Nachlässigkeit? Abdul B. erschien beim Deradikalisierungs-Check unauffällig

Nach der Haft im Mai stand Abdul B., mutmaßlicher Angreifer des Berliner CSD, womöglich kurz vor einem Deradikalisierungsprogramm – doch war das überhaupt sinnvoll?

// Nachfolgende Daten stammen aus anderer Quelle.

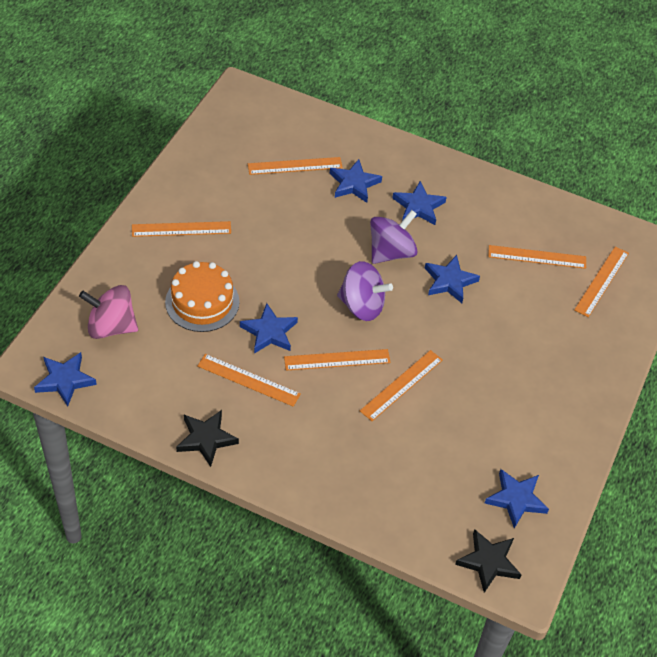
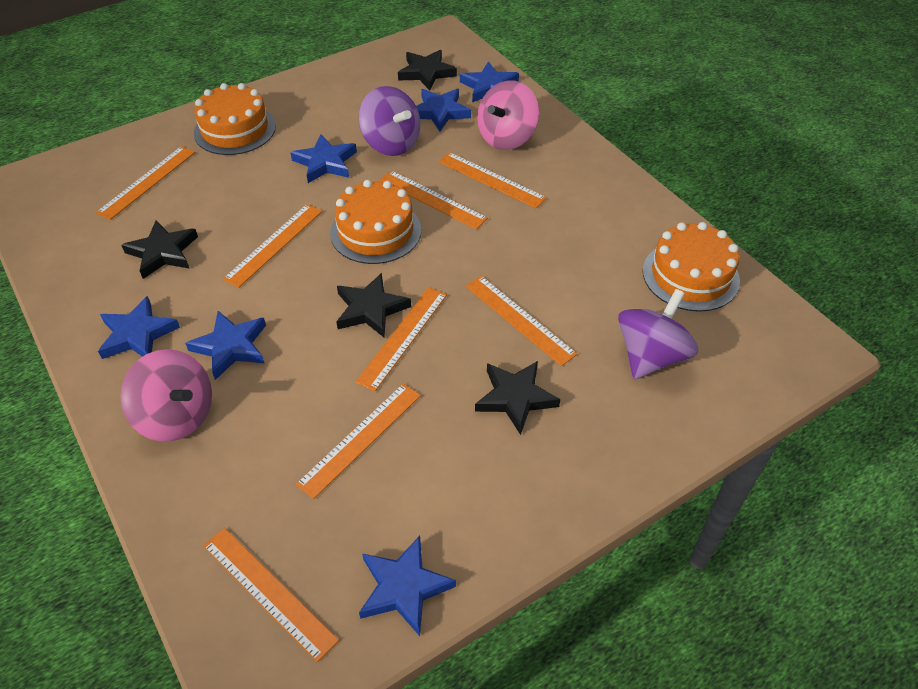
black star: [176,410,239,467] [455,529,522,593] = 2 -> [121,220,198,279] [336,273,411,337] [398,50,457,90] [475,361,560,435] = 4
orange cake: [165,261,239,332] = 1 -> [194,83,276,155] [330,180,421,264] [643,222,740,312] = 3
orange ruler: [132,221,231,237] [198,354,301,407] [248,157,343,175] [284,349,390,371] [360,350,443,421] [488,245,586,269] [574,246,629,317] = 7 -> [96,146,195,220] [203,528,339,662] [223,204,322,288] [296,383,421,499] [356,287,447,391] [379,170,488,229] [438,152,547,208] [466,276,577,366] = 8
pink spinning top: [79,285,138,339] = 1 -> [120,349,212,442] [477,80,539,150] = 2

heute 16:53 Uhr | 3 mal gelesen

Thomas Mücke, Chef und Mitgründer des 'Violence Prevention Network' (VPN), schilderte dem 'Spiegel' den Ablauf der Betreuung von Abdul B.: Nach seiner Freilassung aus der Jugendstrafe im Mai hatte Abdul B. als Bewährungsauflage eigentlich ein zumindest loses Begleitprogramm bei VPN aufgebrummt bekommen. In der Praxis steckte das Ganze aber noch in den Kinderschuhen. Es gab bisher lediglich zwei Gespräche, das erste am 15. Juni und ein weiteres am 8. Juli. Mücke beschrieb Abdul B. dabei als höflich, unauffällig, zugleich aber ziemlich ausweichend und wenig greifbar. Bald wuchs bei dem Team die Skepsis – lohnte sich überhaupt eine Aufnahme in tiefergehende Maßnahmen? Vorausgesetzt ist ja immer, dass jemand selbst sein Problem erkennt oder zumindest andeutet, dass er darüber sprechen will. Ob aus Trägheit oder Kalkül: Das kam bei Abdul B. nicht rüber. Das abschließende, alles entscheidende dritte Treffen stand noch aus, als dann der Anschlag im Tiergarten passierte. Die beiden ersten Kontakte hätten überhaupt keine Warnsignale ergeben, so Mücke später, sonst hätte man natürlich sofort Alarm geschlagen. Das zeigt, wie schwer Einschätzungen im echten Leben sein können und dass die Ziguren nicht immer in simplen Mustern handeln.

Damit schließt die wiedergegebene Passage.